I have a dataframe that looks something like this:
| Group | UPC | Description |
|---|---|---|
| 246 | 1234568 | Chips BBQ |
| 158 | 7532168 | Cereal Honey |
| 246 | 9876532 | Chips Ketchup |
| 665 | 8523687 | Strawberry Jam |
| 246 | 1234568 | Chips BBQ |
| 158 | 5553215 | Cereal Chocolate |
I want to replace the descriptions of the items with the most frequent description based on the group # or the first instance if there is a tie.

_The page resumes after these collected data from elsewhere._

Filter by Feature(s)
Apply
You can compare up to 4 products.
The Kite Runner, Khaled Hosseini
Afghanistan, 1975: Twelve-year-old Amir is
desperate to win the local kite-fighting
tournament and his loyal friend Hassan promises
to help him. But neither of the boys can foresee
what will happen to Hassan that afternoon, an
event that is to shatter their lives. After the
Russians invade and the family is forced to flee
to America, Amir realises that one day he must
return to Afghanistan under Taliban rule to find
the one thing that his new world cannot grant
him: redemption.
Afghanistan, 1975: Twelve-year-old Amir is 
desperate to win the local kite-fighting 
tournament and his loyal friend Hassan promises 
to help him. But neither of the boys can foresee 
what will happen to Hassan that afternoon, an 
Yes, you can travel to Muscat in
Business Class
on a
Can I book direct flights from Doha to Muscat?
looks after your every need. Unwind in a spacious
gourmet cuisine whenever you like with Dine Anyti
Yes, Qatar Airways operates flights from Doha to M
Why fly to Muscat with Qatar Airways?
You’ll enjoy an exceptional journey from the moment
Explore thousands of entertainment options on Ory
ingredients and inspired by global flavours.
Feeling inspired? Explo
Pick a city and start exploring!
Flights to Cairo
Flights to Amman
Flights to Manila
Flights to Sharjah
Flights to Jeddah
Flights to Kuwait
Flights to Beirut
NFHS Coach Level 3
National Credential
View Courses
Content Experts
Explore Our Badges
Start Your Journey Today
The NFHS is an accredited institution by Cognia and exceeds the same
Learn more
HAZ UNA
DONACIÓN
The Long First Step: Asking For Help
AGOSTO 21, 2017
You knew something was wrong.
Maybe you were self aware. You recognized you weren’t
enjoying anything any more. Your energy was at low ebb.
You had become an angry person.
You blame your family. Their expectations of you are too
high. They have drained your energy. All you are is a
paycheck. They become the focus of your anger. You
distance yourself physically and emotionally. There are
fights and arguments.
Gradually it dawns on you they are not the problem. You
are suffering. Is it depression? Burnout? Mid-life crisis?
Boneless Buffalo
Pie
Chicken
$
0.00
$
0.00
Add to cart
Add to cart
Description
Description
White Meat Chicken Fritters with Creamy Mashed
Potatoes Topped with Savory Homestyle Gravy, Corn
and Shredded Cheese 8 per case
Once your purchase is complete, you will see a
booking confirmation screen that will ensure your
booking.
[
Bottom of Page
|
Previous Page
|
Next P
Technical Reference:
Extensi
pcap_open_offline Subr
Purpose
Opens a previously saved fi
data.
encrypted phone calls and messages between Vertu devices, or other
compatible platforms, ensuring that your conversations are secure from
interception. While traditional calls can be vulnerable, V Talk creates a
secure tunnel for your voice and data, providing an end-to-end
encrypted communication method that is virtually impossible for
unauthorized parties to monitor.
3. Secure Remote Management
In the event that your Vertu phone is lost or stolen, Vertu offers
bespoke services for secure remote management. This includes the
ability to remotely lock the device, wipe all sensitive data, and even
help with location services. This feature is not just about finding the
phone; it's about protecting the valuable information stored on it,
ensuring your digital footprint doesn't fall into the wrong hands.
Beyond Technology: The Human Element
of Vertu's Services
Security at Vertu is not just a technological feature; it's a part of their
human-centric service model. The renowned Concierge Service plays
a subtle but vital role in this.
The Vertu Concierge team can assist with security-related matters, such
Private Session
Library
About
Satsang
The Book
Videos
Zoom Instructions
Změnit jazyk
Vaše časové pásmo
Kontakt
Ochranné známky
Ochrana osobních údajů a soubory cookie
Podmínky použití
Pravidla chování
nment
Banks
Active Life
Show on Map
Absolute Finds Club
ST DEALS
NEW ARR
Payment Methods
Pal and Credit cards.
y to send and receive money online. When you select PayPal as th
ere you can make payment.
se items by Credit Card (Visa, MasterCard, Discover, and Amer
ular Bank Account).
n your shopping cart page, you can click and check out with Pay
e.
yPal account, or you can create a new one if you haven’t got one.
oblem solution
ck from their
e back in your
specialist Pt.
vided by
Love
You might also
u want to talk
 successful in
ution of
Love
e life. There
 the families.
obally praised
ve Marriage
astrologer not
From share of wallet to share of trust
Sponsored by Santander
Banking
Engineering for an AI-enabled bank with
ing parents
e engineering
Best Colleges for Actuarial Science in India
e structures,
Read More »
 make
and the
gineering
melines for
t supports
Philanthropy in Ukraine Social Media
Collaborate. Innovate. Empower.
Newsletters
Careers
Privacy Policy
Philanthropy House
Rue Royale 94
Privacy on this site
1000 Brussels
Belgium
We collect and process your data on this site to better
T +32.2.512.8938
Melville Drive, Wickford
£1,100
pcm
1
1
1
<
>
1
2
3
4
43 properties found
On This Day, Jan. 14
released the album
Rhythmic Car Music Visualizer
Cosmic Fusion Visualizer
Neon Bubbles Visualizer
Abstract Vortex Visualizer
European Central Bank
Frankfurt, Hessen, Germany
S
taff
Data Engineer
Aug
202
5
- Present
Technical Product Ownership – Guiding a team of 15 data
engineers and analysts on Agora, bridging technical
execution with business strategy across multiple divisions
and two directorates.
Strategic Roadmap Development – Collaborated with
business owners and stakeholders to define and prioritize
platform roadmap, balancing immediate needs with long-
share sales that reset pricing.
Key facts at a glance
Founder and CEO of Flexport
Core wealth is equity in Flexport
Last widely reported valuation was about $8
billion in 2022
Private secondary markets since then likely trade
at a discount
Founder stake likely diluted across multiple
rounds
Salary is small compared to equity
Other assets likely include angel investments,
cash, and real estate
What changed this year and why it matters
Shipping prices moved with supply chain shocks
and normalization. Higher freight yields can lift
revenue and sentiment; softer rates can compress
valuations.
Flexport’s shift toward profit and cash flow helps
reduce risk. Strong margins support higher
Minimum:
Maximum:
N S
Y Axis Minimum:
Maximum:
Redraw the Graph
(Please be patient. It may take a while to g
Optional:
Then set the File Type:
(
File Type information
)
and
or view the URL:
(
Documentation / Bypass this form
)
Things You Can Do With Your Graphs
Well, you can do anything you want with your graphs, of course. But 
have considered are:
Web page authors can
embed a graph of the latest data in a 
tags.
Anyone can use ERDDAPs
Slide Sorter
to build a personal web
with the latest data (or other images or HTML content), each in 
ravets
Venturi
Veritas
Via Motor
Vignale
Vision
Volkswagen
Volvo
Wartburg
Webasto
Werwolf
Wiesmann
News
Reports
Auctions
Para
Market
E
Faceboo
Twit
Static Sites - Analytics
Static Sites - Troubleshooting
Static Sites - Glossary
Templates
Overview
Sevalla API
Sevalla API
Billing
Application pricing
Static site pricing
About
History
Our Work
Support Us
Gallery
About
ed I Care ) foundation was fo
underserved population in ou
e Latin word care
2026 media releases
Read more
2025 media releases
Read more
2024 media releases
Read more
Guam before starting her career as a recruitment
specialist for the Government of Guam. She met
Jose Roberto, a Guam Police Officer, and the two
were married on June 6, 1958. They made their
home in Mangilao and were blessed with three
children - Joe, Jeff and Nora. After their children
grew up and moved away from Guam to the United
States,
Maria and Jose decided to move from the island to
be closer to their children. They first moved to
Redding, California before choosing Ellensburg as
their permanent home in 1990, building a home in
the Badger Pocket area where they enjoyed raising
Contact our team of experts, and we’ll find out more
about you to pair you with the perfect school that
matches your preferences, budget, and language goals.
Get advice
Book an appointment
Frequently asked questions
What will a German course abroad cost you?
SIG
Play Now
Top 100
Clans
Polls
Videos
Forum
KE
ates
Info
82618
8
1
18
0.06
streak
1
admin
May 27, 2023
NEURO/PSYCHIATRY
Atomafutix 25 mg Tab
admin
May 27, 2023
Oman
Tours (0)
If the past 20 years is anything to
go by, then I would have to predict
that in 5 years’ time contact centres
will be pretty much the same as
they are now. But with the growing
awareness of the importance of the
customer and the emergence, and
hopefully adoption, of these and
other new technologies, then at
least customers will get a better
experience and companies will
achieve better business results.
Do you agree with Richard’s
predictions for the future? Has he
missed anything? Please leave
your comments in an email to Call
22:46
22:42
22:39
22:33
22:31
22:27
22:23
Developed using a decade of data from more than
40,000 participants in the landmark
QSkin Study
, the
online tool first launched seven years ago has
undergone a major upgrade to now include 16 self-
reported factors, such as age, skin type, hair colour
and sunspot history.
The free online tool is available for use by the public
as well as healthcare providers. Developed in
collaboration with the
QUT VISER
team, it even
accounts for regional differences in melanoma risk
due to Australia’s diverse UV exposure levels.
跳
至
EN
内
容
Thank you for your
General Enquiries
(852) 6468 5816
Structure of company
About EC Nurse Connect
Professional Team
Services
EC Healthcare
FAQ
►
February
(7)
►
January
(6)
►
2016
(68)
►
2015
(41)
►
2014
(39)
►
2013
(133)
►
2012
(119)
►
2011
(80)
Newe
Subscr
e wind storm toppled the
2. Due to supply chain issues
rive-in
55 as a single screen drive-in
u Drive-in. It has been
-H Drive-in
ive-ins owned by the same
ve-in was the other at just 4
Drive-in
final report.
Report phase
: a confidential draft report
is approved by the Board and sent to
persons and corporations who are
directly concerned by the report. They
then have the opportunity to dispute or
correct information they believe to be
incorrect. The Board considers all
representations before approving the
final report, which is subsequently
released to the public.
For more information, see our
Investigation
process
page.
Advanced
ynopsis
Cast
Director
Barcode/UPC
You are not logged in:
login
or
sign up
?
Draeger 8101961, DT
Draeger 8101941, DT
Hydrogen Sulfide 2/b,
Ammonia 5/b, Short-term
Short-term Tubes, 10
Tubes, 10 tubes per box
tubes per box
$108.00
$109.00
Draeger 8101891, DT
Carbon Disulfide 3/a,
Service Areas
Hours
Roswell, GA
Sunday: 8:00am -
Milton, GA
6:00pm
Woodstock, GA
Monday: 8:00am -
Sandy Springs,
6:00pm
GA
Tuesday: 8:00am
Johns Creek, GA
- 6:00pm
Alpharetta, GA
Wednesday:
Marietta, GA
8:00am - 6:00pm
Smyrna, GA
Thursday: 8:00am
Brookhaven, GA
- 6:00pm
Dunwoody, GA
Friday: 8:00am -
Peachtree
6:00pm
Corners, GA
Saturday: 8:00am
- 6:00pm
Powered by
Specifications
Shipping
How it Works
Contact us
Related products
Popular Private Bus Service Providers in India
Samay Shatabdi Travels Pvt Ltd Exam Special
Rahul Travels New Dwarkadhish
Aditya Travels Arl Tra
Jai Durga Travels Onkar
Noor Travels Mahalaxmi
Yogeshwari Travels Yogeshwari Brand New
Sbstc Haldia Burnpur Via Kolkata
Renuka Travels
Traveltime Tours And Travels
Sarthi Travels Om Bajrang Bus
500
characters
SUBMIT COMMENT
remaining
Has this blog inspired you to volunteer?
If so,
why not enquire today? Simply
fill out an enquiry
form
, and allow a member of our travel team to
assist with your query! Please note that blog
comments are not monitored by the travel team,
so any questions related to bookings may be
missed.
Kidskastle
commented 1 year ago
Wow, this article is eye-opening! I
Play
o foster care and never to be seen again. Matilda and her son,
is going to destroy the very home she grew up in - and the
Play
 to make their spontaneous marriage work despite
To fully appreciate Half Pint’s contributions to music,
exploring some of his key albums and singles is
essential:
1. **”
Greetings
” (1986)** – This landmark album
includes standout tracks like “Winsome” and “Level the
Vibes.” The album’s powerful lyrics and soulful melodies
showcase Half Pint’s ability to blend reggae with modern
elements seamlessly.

So in the example above: Chips Ketchup (1 instance) is replaced with Chips BBQ (2 instances) And Cereal Chocolate is replaced with Cereal Honey (First Instance).
Desired output would be:
| Group | UPC | Description |
|---|---|---|
| 246 | 1234568 | Chips BBQ |
| 158 | 7532168 | Cereal Honey |
| 246 | 9876532 | Chips BBQ |
| 665 | 8523687 | Strawberry Jam |
| 246 | 1234568 | Chips BBQ |
| 158 | 5553215 | Cereal Honey |
If this is too complicated I can settle for replacing with simply the first instance without taking frequency into consideration at all.
Thanks in advance
CodePudding user response:
You can use
df['Description'] = df.groupby('Group')['Description'].transform(lambda s: s.value_counts().index[0])
It seems like Series.value_counts (unlike Series.mode, which I also tried) orders elements that occur the same number of times by their first occurence. This behavior is not documented so I'm not sure you can rely on it.